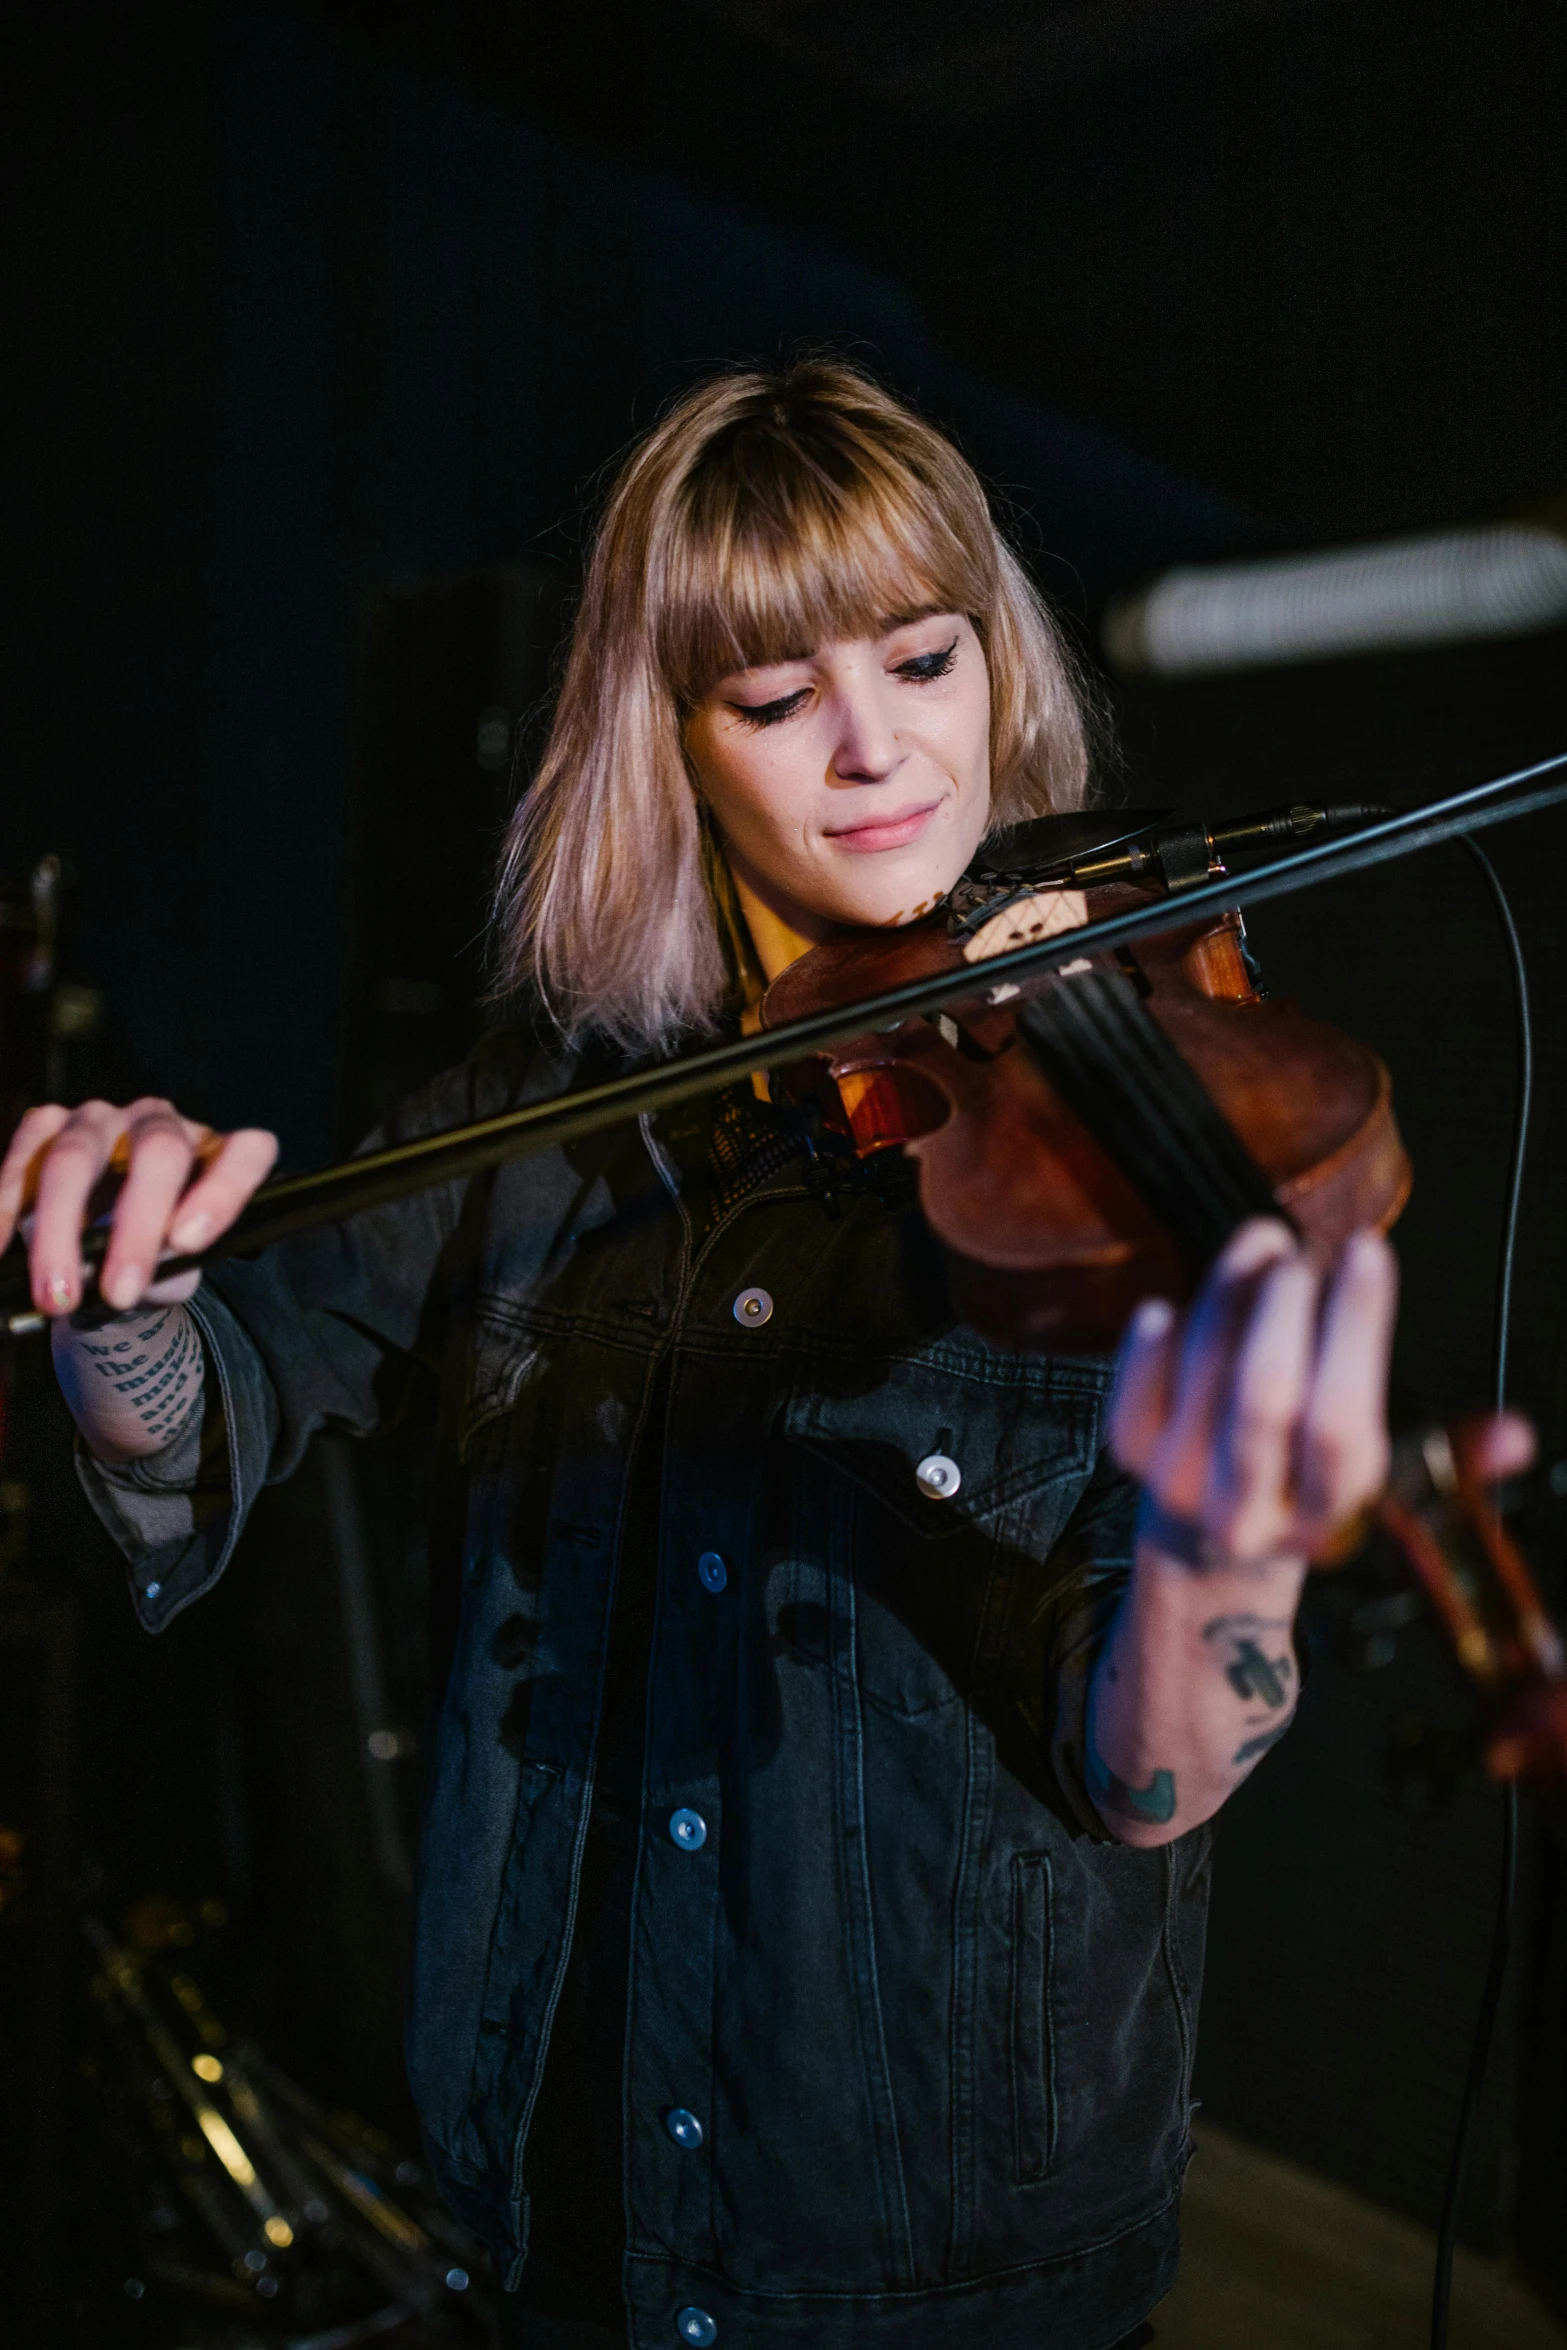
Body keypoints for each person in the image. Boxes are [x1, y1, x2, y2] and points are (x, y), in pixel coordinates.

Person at [2, 360, 1398, 2349]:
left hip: (945, 2273)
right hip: (553, 2207)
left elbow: (1152, 1768)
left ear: (998, 669)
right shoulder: (542, 1109)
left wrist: (1225, 1540)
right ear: (670, 745)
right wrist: (120, 1300)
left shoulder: (1137, 1113)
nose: (874, 749)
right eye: (772, 698)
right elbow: (196, 1426)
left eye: (922, 659)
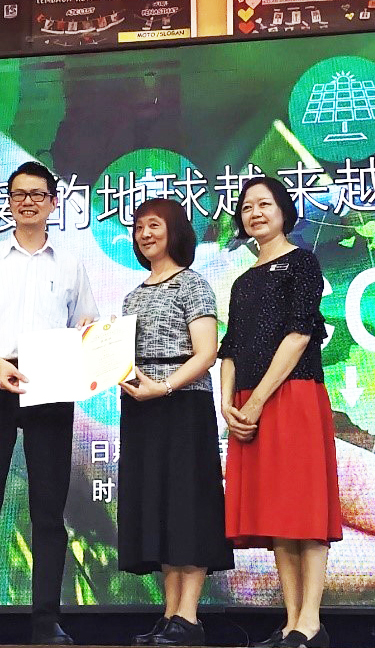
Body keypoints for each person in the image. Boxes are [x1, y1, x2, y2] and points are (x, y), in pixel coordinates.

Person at [0, 160, 98, 646]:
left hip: (50, 380)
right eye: (19, 194)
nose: (28, 201)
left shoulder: (71, 263)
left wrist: (88, 346)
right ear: (8, 202)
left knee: (49, 507)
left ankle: (46, 621)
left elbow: (89, 325)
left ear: (53, 202)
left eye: (37, 193)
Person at [219, 176, 341, 648]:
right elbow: (229, 349)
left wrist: (254, 400)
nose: (255, 213)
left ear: (284, 212)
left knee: (304, 514)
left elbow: (299, 334)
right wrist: (228, 406)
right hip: (249, 406)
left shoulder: (303, 264)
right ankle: (291, 624)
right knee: (278, 519)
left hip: (294, 398)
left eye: (264, 204)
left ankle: (311, 623)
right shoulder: (243, 280)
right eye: (246, 207)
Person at [117, 198, 233, 646]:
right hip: (141, 406)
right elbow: (119, 357)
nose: (145, 234)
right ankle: (169, 616)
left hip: (183, 404)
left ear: (176, 231)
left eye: (155, 225)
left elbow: (206, 354)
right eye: (139, 227)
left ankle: (189, 618)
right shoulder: (132, 295)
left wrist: (163, 387)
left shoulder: (194, 285)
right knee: (157, 505)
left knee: (189, 503)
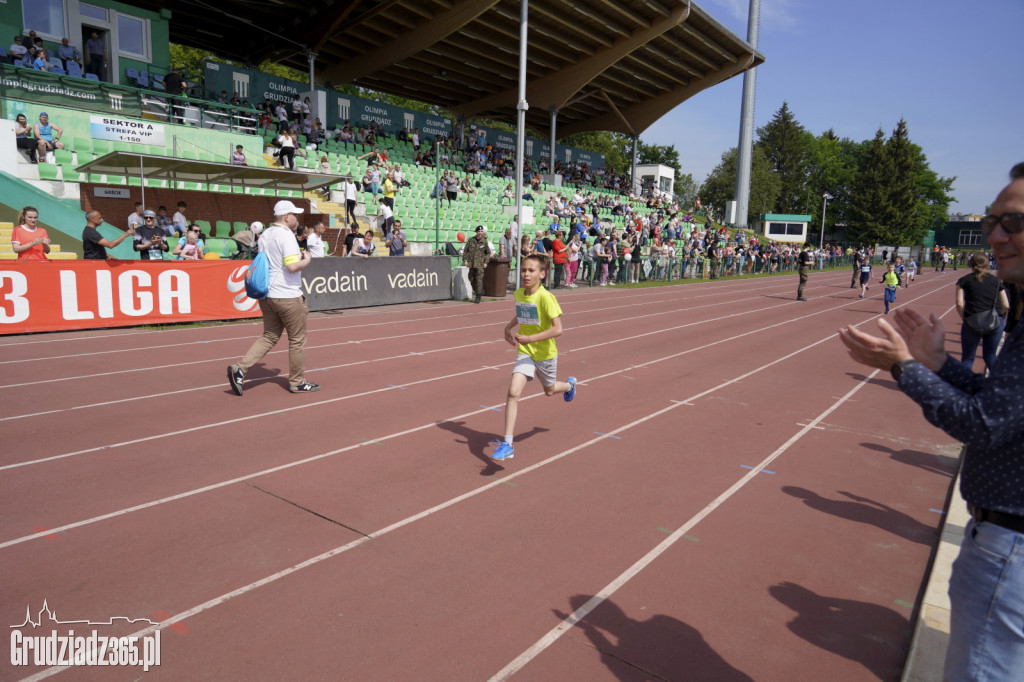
# # #
§ **What you have to do**
Reproduce only the lines from the first line of the entries through the line containing "left ear: (998, 669)", exactly and with both ends kept. Omit the pictures.

§ **Solution for this exercise**
Body keypoints for each person in the image. Boxes are [x1, y1, x2, y2] and points are (x, y), in pixel coordinates.

Person at [2, 360, 1398, 2349]:
left hip: (945, 2273)
right hip: (553, 2207)
left elbow: (1152, 1768)
left ear: (998, 669)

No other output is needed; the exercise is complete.